* [Data for the task]
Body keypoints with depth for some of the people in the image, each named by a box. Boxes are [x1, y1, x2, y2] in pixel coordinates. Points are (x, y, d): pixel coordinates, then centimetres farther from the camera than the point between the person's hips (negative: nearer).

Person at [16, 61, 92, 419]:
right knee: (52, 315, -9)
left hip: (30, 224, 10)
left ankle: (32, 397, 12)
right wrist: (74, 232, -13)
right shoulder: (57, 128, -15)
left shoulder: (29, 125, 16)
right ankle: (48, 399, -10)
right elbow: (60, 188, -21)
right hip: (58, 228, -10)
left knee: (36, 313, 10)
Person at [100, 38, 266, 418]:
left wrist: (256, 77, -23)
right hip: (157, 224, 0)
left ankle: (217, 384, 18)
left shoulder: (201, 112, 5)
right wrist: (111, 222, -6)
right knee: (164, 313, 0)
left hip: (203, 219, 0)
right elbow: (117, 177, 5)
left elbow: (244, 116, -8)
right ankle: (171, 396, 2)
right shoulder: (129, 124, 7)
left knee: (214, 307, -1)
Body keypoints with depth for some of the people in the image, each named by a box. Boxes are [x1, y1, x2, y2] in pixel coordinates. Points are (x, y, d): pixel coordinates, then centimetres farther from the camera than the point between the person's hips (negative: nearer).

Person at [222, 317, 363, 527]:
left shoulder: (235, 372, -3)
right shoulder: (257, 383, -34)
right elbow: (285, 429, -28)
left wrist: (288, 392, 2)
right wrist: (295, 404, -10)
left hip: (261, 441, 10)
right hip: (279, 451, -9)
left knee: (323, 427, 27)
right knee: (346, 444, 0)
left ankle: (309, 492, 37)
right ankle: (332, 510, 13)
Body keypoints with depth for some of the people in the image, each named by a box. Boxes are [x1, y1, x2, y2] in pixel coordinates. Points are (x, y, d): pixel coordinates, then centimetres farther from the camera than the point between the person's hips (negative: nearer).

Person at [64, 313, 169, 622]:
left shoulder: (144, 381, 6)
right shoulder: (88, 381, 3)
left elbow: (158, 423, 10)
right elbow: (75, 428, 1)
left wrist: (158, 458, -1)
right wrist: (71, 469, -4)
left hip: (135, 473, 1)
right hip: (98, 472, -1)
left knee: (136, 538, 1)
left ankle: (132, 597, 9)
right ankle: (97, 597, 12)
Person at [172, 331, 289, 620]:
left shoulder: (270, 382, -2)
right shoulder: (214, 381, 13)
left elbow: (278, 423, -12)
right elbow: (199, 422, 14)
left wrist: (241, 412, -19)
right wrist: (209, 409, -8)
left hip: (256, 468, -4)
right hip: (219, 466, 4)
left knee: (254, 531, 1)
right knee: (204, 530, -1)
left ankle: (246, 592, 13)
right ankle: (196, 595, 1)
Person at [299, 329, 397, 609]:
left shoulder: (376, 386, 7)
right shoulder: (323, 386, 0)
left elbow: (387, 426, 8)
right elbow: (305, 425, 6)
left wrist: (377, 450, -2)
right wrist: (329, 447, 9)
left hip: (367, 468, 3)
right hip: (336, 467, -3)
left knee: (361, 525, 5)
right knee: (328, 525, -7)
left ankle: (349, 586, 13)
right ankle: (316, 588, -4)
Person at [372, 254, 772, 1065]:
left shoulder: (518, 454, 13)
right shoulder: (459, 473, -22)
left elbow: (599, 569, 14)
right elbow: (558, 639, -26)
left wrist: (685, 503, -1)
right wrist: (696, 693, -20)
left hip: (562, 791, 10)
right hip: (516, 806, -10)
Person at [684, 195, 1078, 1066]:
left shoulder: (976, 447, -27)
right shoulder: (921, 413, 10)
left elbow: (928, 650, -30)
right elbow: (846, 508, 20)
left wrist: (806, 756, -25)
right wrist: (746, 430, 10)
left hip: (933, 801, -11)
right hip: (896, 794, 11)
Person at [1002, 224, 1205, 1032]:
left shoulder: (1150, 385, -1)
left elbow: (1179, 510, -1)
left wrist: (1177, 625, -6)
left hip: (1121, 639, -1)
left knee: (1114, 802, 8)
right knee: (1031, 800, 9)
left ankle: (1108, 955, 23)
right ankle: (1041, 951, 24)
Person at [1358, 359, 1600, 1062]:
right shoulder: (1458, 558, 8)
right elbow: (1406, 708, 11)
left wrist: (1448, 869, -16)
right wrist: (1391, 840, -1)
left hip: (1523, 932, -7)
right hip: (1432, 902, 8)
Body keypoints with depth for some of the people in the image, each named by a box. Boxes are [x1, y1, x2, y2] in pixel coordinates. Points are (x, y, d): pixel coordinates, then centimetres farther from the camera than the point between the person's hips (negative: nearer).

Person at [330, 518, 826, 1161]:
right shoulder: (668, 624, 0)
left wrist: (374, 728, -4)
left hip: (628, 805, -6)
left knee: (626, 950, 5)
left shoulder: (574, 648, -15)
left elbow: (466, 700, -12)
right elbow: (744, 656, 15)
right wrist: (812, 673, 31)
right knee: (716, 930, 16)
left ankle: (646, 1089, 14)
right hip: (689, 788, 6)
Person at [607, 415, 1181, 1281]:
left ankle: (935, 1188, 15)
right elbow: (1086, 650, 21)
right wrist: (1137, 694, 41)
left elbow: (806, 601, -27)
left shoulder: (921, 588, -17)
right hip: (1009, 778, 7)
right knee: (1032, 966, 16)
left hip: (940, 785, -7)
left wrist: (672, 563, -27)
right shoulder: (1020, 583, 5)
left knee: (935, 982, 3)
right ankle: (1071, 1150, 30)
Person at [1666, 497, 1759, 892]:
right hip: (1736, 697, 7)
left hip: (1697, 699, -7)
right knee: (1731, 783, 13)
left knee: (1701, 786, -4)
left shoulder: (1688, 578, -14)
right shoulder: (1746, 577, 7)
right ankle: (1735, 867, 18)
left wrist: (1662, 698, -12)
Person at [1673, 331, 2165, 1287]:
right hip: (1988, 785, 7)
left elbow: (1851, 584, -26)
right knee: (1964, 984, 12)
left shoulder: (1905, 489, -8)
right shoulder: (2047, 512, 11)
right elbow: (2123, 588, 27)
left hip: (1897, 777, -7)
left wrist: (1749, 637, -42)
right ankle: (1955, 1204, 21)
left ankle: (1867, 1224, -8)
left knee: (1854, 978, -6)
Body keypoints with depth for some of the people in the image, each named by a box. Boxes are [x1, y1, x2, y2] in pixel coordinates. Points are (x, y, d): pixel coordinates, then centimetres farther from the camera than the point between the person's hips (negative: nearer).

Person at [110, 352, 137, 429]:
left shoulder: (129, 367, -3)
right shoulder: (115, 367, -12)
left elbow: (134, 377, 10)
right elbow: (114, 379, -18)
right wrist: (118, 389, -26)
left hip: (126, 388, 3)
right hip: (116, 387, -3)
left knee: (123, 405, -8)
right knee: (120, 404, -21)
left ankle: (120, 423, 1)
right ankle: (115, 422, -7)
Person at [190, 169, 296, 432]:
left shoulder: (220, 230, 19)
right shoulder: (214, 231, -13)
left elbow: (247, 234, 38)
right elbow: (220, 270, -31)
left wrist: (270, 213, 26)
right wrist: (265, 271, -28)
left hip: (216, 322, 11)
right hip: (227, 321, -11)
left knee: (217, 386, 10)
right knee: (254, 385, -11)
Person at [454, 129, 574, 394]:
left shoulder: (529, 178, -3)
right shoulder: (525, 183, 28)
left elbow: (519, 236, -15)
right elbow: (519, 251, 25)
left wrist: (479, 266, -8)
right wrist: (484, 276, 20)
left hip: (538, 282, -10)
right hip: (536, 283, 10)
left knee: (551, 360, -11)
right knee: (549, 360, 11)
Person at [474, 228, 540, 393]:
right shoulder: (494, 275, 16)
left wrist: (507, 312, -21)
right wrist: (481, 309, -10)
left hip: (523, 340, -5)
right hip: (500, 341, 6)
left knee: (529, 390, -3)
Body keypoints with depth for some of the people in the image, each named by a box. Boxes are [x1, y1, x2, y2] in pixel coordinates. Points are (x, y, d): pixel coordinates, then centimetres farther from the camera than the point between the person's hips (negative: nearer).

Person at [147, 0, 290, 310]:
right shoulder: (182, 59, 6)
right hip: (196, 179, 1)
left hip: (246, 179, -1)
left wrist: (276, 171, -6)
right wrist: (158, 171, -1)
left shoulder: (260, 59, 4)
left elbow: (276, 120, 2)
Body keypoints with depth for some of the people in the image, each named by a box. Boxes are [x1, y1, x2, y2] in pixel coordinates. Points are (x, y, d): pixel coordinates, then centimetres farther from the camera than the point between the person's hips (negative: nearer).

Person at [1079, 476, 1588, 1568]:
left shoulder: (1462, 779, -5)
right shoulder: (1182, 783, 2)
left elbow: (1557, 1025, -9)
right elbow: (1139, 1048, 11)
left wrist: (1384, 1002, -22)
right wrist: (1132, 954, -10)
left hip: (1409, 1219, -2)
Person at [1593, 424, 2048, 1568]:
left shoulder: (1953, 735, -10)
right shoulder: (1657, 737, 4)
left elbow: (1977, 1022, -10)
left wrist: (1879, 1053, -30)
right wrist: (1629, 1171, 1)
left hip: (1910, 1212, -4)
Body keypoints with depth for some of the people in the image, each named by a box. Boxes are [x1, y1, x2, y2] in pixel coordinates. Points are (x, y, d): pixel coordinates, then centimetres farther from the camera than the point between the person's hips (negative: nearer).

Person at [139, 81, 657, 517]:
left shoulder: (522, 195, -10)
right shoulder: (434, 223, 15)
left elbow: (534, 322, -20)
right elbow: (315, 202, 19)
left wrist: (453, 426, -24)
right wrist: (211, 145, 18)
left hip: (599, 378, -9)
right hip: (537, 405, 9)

* [Task directions] Return the lines of the records starting at the line containing "left wrist: (1749, 637, -42)" and ending at the line containing "left wrist: (270, 213, 26)", both included, with each line reproduced without any change.

* [Exercise answer]
left wrist: (1749, 637, -42)
right ankle: (1955, 1204, 21)
left ankle: (1867, 1224, -8)
left knee: (1854, 978, -6)
Body keypoints with depth for some of the people in the image, each named by a box. Boxes are [x1, y1, x2, y2] in pixel coordinates. Points are (x, y, d): pixel coordinates, then centimetres farther from the camera than the point between the person's hips (negative: nearer).

Person at [110, 352, 137, 429]:
left shoulder: (129, 367, -3)
right shoulder: (115, 367, -12)
left elbow: (134, 377, 10)
right elbow: (114, 379, -18)
right wrist: (118, 389, -26)
left hip: (126, 388, 3)
right hip: (116, 387, -3)
left knee: (123, 405, -8)
right knee: (120, 404, -21)
left ankle: (120, 423, 1)
right ankle: (115, 422, -7)
Person at [190, 169, 296, 432]:
left shoulder: (220, 230, 19)
right shoulder: (214, 231, -13)
left elbow: (247, 234, 38)
right elbow: (220, 270, -31)
left wrist: (270, 213, 26)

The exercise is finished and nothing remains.